Die Umsetzung ist aber unter dem Aspekt Benutzerfreundlichkeit bis Corporate Design befremdlich. Der Link führt noch nicht einmal auf eine Domäne (nur IP), keine echte Website (nur ein Download-Verzeichnis wie es Apache von Haus aus zur Verfügung stellt), dazu der kryptische Unterverzeichnisname “~Nikon_080113”. Das schönste ist aber der Name des Fotoarchivs: Bildmaterial.zip — klar, ein sprechender Dateiname.
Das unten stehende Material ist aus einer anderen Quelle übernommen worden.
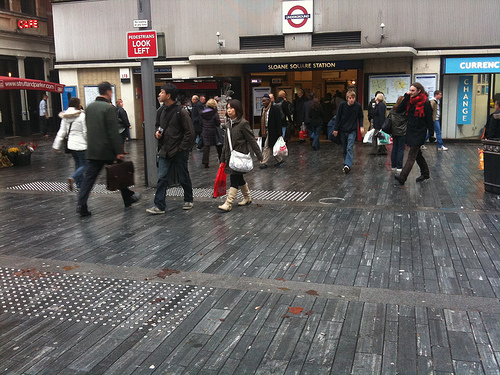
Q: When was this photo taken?
A: During the day.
Und so praktisch: Selbst wenn es nur um Nikon ginge, wüßte ich schon nach ein paar Tagen nichts mehr über den Zusammenhang “Nikon” oder gar “D610”. Auch vom Verzeichnisnamen kann man nicht auf das Produkt schließen.

Bunte Tüte: Aus mehr als 100 Fotos darf man sich etwas raussuchen. (Quelle: Nikon)
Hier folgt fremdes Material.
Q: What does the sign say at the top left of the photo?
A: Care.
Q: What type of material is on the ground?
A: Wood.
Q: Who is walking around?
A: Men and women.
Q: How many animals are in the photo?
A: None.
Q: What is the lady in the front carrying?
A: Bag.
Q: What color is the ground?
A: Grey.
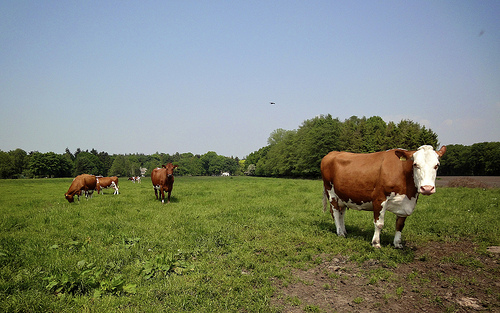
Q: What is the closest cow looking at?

Bunte Tüte: Aus mehr als 120 Fotos darf man sich etwas raussuchen — nach dem Download von mehr als 300 Megabyte.
(Quelle: Nikon)

Es geht noch weiter: Als großes Überraschungspaket lade ich mir dann auch das Bildmaterial.zip herunter — die 334 Megabyte sind im Büro heute kein Problem mehr, doch dann frage ich mich, warum dann überhaupt noch gezippt? Denn ausgepackt sind es 364 Megabyte, also mit 30 Megabyte nicht wirklich eine Ersparnis.
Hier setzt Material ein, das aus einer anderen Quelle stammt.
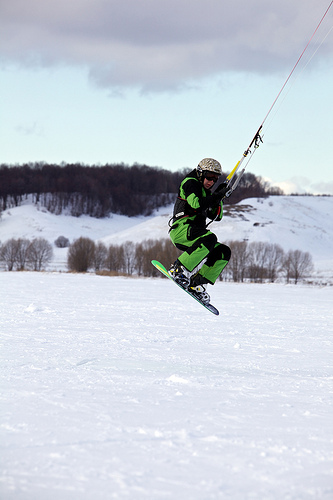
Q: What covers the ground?
A: Snow.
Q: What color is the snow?
A: White.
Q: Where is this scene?
A: Mountain.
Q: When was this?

Und: Nachdem ich das Archiv entpacke, habe ich 121(!) Bilddateien auf der Platte — okay, als Einzeldatei ohne Vorschau wäre ein Download auch nicht besonders praktisch. Schön, daß man die Kamera in jeder denkbaren Einsatzsituation und auch ein paar technische Detailaufnahmen bekommt, aber für eine “Neuheiten”-Meldung ist dies m. E. deutlich zuviel. — Beim Konkurrenten Canon bekommt man zwar ebenfalls eine reichhaltige Auswahl, aber mit Vorschaubild und einzeln downloadbar. Dort gibt’s dafür immer eine (für mich) zu große Zeitschriftenauflösung und ebenfalls gezippt.

[Update]

Kein Versehen, keine Übergangslösung, auch zur Vorstellung der neuen Nikon D4s hält man am “Konzept” fest. Immerhin läßt der Name des Archivs nun Rückschluß auf den Inhalt zu:

Index of /~Nikon_WWA_25022014

Index of /~Nikon_WWA_25022014

Solche Servermeldungen sieht man normalerweise bei verwaisten Websites. Was die Präsenstation von Bildmaterial angeht, sollte man sich am “Erzrivalen” Canon orientieren, hier beispielsweise bei der Powershot G1x.

Jedes Foto schon auf der Homepage einzeln auswählbar. (Quelle: Canon)

Jedes Foto schon auf der Homepage einzeln auswählbar.